> [SUPPLIED TEXT]

For purposes of this paragraph, an enrolled customer's provision of an
electronic mail address to the insurer or vendor of portable electronics, as the
case may be, shall be deemed as consent to receive notices and correspondence by
electronic means. The insurer or vendor of portable electronics, as the case
may be, shall maintain proof that the notice or correspondence was
sent.
(17)
Notice or correspondence required by this subsection or otherwise required by
law may be sent on behalf of an insurer or vendor, as the case may be, by the
supervising entity appointed by the
insurer."
SECTION
3.
Said
title is further amended by adding a new paragraph to subsection (a) of Code
Section 33-23-1, relating to definitions, as follows:
"(3.1)
'Automated claims adjudication system' means a preprogrammed computer system
designed for the collection, data entry, calculation, and final resolution of
property insurance claims used only for portable electronics as defined in
paragraph (1) of subsection (d) of Code Section 33-23-12 which:
(A)
May only be utilized by a licensed independent adjuster, licensed agent, or
supervised individuals operating pursuant to this paragraph;
(B)
Shall comply with all claims payment requirements of the Georgia Insurance Code;
and
(C)
Shall be certified as compliant with this Code section by a licensed independent
adjuster that is an officer of a business entity licensed under this
chapter."
SECTION
4.
Said
title is further amended by revising paragraph (7) of subsection (a) of Code
Section 33-23-1, relating to definitions, as follows:
"(7)
'Home state' means Canada, the District of Columbia, and any state or territory
of the United States in which an insurance producer or adjuster maintains his or
her principal place of residence or principal place of business and is licensed
to act as an insurance producer
or
adjuster."

> [OBJECTIVE 1]
Within the rows, copy out the part that opens with the line containing "collector number: 586" and closes with the line containing "collector number: I478", renaming "country" to "nation" and leaving everything else unchanged.

> [SUPPLIED ENTRIES]
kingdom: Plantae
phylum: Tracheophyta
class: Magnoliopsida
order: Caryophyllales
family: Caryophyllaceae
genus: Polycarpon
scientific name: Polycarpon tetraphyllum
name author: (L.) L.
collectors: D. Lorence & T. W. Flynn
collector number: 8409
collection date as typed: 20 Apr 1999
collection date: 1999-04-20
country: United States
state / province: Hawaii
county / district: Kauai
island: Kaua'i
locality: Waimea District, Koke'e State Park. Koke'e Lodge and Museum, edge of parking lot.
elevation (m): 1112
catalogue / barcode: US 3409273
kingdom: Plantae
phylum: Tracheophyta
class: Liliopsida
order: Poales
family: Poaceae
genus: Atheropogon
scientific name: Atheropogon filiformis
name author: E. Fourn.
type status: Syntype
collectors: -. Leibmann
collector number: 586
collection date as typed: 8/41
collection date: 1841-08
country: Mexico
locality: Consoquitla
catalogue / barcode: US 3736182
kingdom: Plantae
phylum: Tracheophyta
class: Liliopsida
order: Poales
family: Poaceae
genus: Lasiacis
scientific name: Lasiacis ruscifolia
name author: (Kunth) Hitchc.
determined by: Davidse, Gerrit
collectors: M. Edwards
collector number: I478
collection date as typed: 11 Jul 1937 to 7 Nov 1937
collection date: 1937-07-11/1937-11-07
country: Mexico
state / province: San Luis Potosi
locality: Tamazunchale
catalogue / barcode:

> [OBJECTIVE 2]
Pick up the text on amendments to Georgia's insurance code where it stops and carry it forward.

> [OUTPUT 1]
collector number: 586
collection date as typed: 8/41
collection date: 1841-08
nation: Mexico
locality: Consoquitla
catalogue / barcode: US 3736182
kingdom: Plantae
phylum: Tracheophyta
class: Liliopsida
order: Poales
family: Poaceae
genus: Lasiacis
scientific name: Lasiacis ruscifolia
name author: (Kunth) Hitchc.
determined by: Davidse, Gerrit
collectors: M. Edwards
collector number: I478

> [OUTPUT 2]
SECTION
5.
Said
title is further amended by deleting "or" at the end of paragraph (6) of
subsection (b) of Code Section 33-23-1, relating to definitions; by deleting the
period at the end of paragraph (7) of such subsection and inserting "; or"; and
by adding a new paragraph at the end of such subsection to read as
follows:
"(8)
An individual who collects claim information from, or furnishes claim
information to, insureds or claimants, who conducts data entry, and who enters
data into an automated claims adjudication system, provided that the individual
is an employee of a licensed independent adjuster or its affiliate where no more
than 25 such persons are under the supervision of one licensed independent
adjustor or licensed
agent."
SECTION
6.
Said
title is further amended by adding a new subsection to Code Section 33-23-5,
relating to the qualifications and requirements for a license, to read as
follows:
"(d)
Notwithstanding paragraph (1) of subsection (a) of this Code section, no
resident of Canada may be licensed as an independent adjuster pursuant to this
Code section or designate Georgia as his or her home state unless such person
has successfully passed the adjuster examination and has complied with other
applicable portions of this Code
section."
SECTION
7.
Said
title is further amended by revising subsection (h) of Code Section 33-23-16,
relating to licensing of nonresidents, as follows:
"(h)
Applicants whose home state does not require a license to transact business may
be licensed in this state, provided that the applicant takes the examination
issued by the Commissioner where required pursuant to this chapter and the
applicant submits written documentation from his or her resident state
demonstrating the lack of licensing requirement and the state's reciprocity with
residents from this state.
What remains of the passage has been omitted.